▶ _Dataset_
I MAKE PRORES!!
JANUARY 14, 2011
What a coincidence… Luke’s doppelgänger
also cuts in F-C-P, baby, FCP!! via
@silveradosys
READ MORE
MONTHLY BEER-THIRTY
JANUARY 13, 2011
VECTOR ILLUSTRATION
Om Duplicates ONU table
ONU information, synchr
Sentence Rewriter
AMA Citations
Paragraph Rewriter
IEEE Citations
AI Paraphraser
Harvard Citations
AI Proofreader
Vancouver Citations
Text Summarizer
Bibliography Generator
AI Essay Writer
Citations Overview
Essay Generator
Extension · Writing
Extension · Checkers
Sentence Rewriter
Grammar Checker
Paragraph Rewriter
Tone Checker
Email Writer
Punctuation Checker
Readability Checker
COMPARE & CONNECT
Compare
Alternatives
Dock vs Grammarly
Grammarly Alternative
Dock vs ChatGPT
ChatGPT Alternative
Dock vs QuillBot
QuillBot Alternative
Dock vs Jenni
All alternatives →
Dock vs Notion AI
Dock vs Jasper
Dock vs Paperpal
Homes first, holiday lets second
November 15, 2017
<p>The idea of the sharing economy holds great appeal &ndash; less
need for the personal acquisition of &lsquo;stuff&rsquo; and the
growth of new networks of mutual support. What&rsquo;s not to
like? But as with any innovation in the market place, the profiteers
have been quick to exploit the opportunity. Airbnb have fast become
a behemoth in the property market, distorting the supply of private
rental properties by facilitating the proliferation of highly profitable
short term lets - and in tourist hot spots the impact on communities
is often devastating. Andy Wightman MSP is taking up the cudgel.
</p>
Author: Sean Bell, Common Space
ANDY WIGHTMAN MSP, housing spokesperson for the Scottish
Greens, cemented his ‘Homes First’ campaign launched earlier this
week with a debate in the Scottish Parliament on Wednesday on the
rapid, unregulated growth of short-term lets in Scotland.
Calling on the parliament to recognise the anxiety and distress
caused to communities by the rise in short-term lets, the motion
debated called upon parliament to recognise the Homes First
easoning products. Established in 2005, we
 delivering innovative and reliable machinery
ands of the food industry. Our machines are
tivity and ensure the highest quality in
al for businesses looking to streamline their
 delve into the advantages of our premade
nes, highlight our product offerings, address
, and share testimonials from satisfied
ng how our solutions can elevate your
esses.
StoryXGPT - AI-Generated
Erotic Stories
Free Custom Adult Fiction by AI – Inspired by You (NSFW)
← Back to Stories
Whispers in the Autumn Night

▶ _Required action_
Lines after the one containing "Grammarly Alternative" are left out; every line from the start of the entries through that line is restated word for word.

▶ _Exercise result_
I MAKE PRORES!!
JANUARY 14, 2011
What a coincidence… Luke’s doppelgänger
also cuts in F-C-P, baby, FCP!! via
@silveradosys
READ MORE
MONTHLY BEER-THIRTY
JANUARY 13, 2011
VECTOR ILLUSTRATION
Om Duplicates ONU table
ONU information, synchr
Sentence Rewriter
AMA Citations
Paragraph Rewriter
IEEE Citations
AI Paraphraser
Harvard Citations
AI Proofreader
Vancouver Citations
Text Summarizer
Bibliography Generator
AI Essay Writer
Citations Overview
Essay Generator
Extension · Writing
Extension · Checkers
Sentence Rewriter
Grammar Checker
Paragraph Rewriter
Tone Checker
Email Writer
Punctuation Checker
Readability Checker
COMPARE & CONNECT
Compare
Alternatives
Dock vs Grammarly
Grammarly Alternative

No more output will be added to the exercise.